TASK BRIEF:
For every line in the data below that contains "CHADO", copy the line.

INPUT MATERIAL:
"""

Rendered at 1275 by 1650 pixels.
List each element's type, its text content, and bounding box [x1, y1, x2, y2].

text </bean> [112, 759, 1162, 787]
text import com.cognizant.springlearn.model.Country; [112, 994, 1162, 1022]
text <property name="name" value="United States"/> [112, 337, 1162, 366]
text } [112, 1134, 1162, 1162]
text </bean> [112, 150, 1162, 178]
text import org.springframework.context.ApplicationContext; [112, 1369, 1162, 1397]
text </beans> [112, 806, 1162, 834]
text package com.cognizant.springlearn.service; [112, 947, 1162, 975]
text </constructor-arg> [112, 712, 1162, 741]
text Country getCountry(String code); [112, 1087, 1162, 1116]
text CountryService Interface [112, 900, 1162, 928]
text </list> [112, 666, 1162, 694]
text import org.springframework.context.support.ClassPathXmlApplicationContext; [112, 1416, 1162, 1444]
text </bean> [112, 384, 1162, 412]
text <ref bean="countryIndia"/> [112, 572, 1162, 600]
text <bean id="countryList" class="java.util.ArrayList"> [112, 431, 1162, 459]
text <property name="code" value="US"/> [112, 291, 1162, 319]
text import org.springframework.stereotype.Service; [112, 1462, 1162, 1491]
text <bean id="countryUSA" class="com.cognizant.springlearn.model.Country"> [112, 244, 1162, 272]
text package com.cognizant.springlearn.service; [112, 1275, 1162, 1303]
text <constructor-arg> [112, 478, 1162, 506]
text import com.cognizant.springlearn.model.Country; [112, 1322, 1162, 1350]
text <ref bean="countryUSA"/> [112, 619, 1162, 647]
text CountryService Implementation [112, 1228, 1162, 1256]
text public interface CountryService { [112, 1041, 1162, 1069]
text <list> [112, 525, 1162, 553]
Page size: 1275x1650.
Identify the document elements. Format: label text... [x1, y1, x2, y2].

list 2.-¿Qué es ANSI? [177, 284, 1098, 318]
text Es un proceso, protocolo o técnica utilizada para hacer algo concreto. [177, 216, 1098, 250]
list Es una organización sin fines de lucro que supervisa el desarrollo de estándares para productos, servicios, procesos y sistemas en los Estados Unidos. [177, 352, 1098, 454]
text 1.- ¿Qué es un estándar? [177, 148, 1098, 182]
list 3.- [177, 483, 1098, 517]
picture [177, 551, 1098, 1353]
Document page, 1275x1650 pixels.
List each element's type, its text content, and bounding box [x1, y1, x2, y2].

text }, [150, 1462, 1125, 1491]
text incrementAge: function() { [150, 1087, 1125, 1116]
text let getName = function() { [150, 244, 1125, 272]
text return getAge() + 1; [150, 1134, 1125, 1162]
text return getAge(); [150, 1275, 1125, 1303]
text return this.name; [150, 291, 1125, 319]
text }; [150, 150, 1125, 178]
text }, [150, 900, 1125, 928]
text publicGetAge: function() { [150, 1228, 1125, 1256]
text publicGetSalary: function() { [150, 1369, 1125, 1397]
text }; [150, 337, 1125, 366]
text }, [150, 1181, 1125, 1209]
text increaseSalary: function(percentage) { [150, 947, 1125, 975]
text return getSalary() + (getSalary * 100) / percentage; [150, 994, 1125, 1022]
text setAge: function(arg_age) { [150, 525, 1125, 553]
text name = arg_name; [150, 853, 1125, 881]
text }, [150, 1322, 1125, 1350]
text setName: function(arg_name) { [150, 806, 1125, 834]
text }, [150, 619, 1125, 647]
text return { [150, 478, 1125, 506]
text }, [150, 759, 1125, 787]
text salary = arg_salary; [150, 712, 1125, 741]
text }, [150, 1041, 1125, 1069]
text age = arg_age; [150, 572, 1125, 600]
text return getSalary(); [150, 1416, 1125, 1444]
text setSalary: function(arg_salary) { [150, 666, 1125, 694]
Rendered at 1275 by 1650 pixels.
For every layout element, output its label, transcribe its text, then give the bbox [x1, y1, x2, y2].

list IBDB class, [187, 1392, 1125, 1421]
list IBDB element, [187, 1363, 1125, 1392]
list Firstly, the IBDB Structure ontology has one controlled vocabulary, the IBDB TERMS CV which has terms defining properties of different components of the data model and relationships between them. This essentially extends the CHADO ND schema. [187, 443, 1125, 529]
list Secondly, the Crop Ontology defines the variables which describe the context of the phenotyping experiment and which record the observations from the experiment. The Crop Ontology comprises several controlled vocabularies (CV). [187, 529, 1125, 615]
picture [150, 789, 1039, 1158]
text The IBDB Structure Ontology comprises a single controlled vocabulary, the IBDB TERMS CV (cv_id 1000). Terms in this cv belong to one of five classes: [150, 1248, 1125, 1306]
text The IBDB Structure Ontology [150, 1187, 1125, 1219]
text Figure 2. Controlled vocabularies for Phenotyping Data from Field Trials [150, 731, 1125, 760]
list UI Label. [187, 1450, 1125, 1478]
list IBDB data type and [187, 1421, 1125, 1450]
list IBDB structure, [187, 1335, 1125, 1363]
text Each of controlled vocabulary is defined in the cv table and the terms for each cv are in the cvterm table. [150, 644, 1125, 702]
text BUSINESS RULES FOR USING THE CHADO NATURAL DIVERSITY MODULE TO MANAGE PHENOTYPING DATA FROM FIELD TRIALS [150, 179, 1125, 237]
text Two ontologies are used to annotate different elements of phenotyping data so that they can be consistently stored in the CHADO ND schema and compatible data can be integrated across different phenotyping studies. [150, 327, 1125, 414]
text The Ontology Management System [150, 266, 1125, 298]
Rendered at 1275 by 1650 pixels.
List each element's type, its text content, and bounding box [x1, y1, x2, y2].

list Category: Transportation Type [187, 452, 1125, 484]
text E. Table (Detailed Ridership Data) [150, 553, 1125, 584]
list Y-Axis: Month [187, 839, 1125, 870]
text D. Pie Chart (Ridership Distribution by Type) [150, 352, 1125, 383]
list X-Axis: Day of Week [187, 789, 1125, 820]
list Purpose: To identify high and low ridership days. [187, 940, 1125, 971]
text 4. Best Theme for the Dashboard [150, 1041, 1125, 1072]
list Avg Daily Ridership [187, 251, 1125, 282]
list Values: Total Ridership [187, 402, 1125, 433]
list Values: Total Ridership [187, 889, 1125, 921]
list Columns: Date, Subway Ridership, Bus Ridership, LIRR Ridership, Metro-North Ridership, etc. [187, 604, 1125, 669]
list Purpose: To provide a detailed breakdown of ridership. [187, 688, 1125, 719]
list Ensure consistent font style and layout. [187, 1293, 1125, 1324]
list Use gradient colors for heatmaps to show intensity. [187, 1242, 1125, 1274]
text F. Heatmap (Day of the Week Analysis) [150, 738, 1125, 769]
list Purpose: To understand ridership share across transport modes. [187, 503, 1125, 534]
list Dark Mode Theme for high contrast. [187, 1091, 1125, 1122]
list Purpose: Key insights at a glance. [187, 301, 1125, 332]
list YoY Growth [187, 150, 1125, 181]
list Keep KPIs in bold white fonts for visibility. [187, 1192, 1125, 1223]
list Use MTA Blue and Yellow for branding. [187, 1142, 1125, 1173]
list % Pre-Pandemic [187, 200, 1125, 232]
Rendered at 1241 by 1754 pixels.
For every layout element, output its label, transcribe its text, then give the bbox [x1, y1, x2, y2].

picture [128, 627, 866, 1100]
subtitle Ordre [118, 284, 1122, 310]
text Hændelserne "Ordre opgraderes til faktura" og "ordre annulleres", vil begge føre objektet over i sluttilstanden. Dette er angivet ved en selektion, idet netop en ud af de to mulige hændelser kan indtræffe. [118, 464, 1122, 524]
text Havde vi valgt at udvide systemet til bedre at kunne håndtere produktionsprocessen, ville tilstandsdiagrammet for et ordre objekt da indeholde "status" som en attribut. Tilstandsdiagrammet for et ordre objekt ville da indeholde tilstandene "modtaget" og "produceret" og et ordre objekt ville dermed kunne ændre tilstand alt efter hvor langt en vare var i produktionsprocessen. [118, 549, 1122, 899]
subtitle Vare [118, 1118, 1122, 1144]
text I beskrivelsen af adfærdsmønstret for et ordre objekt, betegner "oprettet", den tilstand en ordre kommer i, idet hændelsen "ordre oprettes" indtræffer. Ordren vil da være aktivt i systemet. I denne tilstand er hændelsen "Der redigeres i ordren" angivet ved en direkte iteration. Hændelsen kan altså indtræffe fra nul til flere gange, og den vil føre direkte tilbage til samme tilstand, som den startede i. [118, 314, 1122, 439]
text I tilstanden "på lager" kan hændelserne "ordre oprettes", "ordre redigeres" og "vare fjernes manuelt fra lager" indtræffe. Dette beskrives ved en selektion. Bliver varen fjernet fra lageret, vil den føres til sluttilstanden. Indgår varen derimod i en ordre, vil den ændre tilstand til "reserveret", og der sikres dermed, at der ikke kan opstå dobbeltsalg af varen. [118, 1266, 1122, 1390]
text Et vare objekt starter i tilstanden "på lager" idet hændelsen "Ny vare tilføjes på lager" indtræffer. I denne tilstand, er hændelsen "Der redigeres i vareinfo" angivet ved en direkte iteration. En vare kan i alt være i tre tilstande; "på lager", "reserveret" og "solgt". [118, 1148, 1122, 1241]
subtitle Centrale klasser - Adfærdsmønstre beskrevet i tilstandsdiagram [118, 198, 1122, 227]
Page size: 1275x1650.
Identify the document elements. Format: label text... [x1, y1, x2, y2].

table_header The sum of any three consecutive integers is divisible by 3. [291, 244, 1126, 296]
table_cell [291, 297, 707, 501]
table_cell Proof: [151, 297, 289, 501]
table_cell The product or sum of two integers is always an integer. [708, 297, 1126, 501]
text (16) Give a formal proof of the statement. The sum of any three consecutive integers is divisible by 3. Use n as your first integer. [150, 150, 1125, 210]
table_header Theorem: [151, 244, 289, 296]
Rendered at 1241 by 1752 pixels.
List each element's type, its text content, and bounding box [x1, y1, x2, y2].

"""

ANSWER FOR THE TASK:
list Firstly, the IBDB Structure ontology has one controlled vocabulary, the IBDB TERMS CV which has terms defining properties of different components of the data model and relationships between them. This essentially extends the CHADO ND schema. [187, 443, 1125, 529]
text BUSINESS RULES FOR USING THE CHADO NATURAL DIVERSITY MODULE TO MANAGE PHENOTYPING DATA FROM FIELD TRIALS [150, 179, 1125, 237]
text Two ontologies are used to annotate different elements of phenotyping data so that they can be consistently stored in the CHADO ND schema and compatible data can be integrated across different phenotyping studies. [150, 327, 1125, 414]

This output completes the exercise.